Member of the Michigan House of Representatives from the Tuscola County district
- In office January 1, 1935 – December 31, 1942
- Preceded by: D. Knox Hanna
- Succeeded by: James Kirk

Elkland Township Supervisor
- In office 1931–1936

Personal details
- Born: William Audley Rawson April 5, 1893 Marlette, Michigan, US
- Died: September 27, 1981 (aged 88) Pinellas Park, Florida, US
- Party: Republican
- Spouse(s): Mary Lena Day (1914-1969) Mildred Hutchinson (1971-1981)
- Alma mater: Michigan Agricultural College

= Audley Rawson =

American politician

William Audley Rawson was a Republican member of both houses of the Michigan Legislature, representing portions of the Thumb from 1935 through 1946.

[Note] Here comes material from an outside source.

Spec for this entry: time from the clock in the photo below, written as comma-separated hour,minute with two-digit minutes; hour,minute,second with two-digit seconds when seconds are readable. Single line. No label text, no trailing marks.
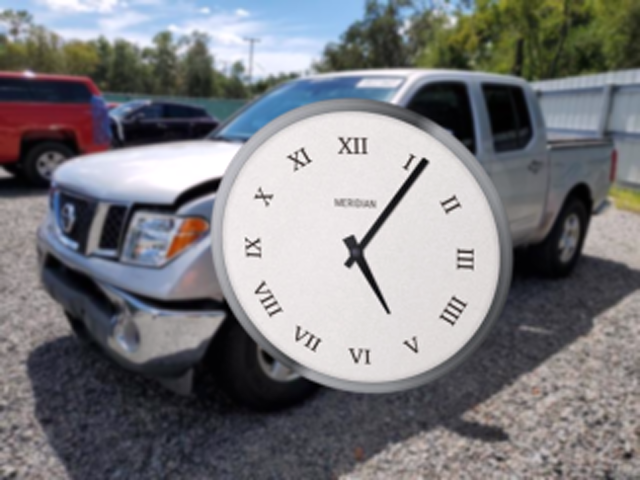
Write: 5,06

Born near Marlette, Rawson was elected township supervisor of Elkland Township in 1930. He was elected to the Michigan House of Representatives for Tuscola County in 1934, where he served four terms. Rawson was then elected to the Michigan Senate where he served two terms.

After retiring from political office, Rawson was a lobbyist for the Michigan Association of Insurance Companies. He was an alternate delegate to the 1944 Republican National Convention, a member of the Michigan Republican State Committee, and chairman of the Tuscola County Republican Party.

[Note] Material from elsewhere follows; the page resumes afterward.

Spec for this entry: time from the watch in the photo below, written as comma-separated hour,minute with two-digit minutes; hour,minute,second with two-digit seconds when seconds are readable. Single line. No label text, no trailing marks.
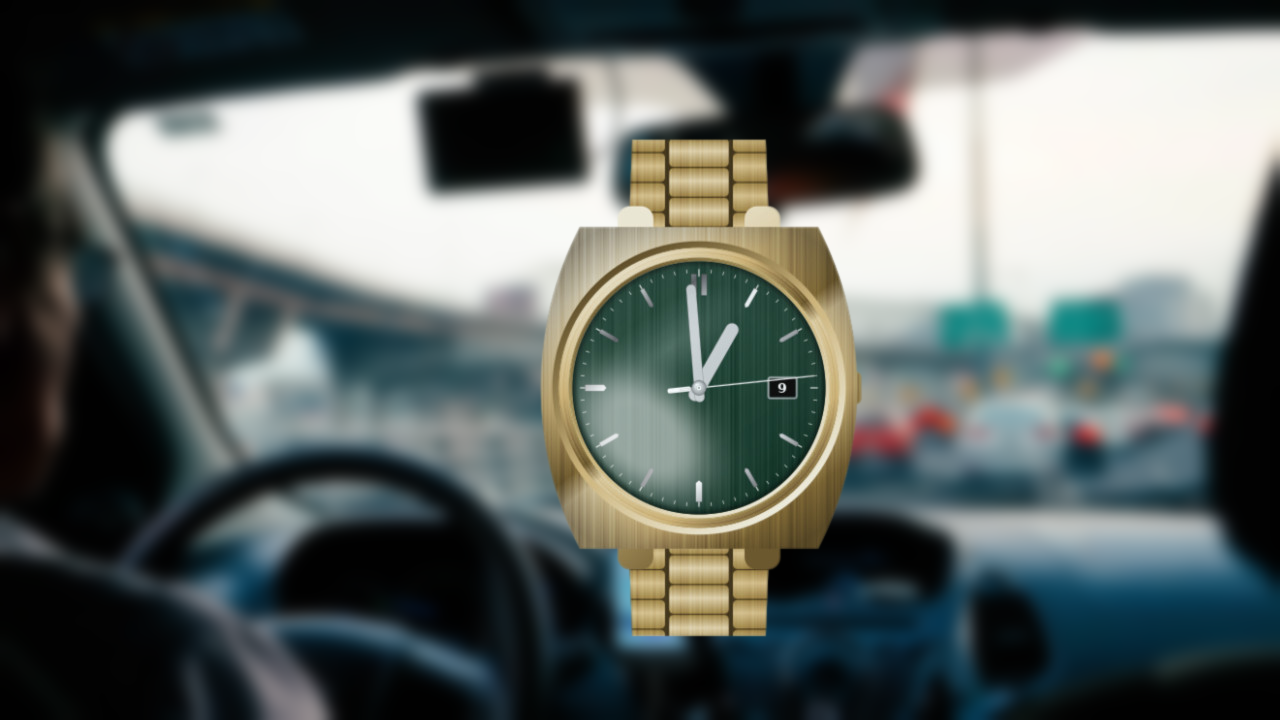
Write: 12,59,14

In 1958, Rawson and his first wife Mary established the Rawson Foundation which continues to provide scholarships for graduates of Cass City High School. The trust fund also helped establish the Rawson Memorial Library in Cass City in 1970. Rawson was named Cass City Citizen of the Year in 1971.

Rawson died of a heart attack in Pinellas Park, Florida on September 27, 1981, aged 88.